Its a pretty good beta though. Redrawing needs some work and the scrolling bug sucks but its an awesome layout. Way better than stock browser.

Sent from my Galaxy Nexus using RootzWiki


----------



## CaucasianAsian (Dec 21, 2011)

kronusx12 said:


> Yeah I am too, I think I saw somewhere that it is a known bug
> 
> Sent from my Galaxy Nexus using Tapatalk


Thanks for the reply. I'll just keep using DolphinHD till it gets updated.

Sent from my Galaxy Nexus using Tapatalk


----------



## Despyse (Jan 12, 2012)

also like how you can slide in from the left or right to change the current tab you're on

Sent from my Galaxy Nexus using Tapatalk


----------



## mech_egr (Oct 18, 2011)

jpricesd said:


> I have not played with it very long, but I like it so far.
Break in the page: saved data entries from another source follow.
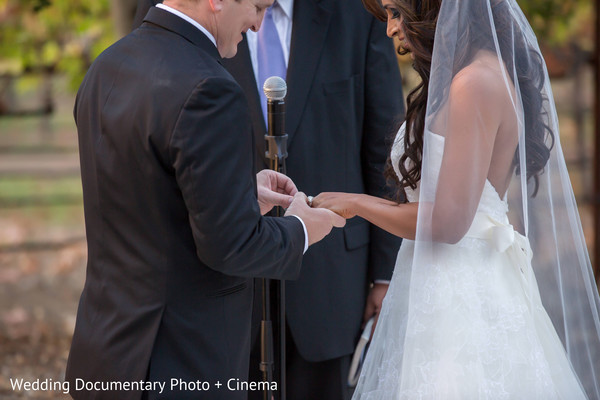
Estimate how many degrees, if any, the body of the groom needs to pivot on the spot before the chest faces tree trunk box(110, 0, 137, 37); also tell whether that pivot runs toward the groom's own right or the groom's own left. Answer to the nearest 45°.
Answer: approximately 45° to the groom's own left

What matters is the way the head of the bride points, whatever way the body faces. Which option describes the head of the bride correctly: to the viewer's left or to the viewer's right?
to the viewer's left

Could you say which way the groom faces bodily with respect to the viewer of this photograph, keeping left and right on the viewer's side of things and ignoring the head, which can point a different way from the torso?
facing away from the viewer and to the right of the viewer

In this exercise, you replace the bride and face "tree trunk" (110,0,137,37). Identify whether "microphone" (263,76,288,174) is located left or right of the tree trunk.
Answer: left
Guess we need to face that fact that Flash is dead as far as support goes and the future of the interwebs is HTML 5. I can live with that. For the very few times I need flash I will just use another browser.


Doesn't hurt to keep dolphin in your back pocket i guess.
Still this seems like it will quickly become my main browser with or without flash


----------



## blaine07 (Jul 18, 2011)

Anyone else find this ironic? GOOGLE application with Bing as a search engine option? Lol...










Sent from my Galaxy Nexus using Tapatalk


----------



## idkwhothatis123 (Aug 4, 2011)

jaydorsey1978 said:


> I've been trying it out for the last twenty minutes or so. It's a step in the right direction... there's some work left to do (getting flash support, speeding up page rendering/redraws are two things I see as needing some improvement) but it's a very nice start. I'm impressed with the speed but the redraws can be a little slow compared to the stock browser.
> 
> But for a beta version... I think it's pretty darn nice... I love that it syncs desktop tabs to the Nexus. Good job, big G.


+1

Hell of a beta release. Lean it up a bit, increase the animation speeds, and add flash support. Then this is a done project. Relatively, G has released versions of android less complete than this lol.

Sent from my Galaxy Nexus using Tapatalk


----------



## cvbcbcmv (Sep 14, 2011)

I'm really liking it. Very nice on the eye and a lot of features, chrome to phone built in!


----------



## msrfx (Sep 28, 2011)

This rocks. I could give a ratz a$$ about Flash, DIE FLASH DIE! I dig the interface. I agree with some of the scrolling and overall slight rendering issues. But then again this is beta...and for a beta its pretty solid!


----------



## MisterEff (Jan 2, 2012)

Anyone remember when Google was w search engine?

Sent from my Galaxy Nexus using Tapatalk


----------



## imail724 (Jan 3, 2012)

Anyone think eventually Chrome will become the default browser?


----------



## dr01dx (Dec 21, 2011)

It nice

sent from my super gnex


----------



## maniaryan (Dec 31, 2011)

light years faster than stock or even ICS browser+, quick controls is a must have though


----------



## pauliewa (Jan 5, 2012)

imail724 said:


> Anyone think eventually Chrome will become the default browser?


Ya I'm thinking they will eventually.

Sent from my Galaxy Nexus using Tapatalk


----------



## jpricesd (Aug 1, 2011)

imail724 said:


> Anyone think eventually Chrome will become the default browser?


Yeah, think I read Google intends for it to become the default browser in Android at some point


----------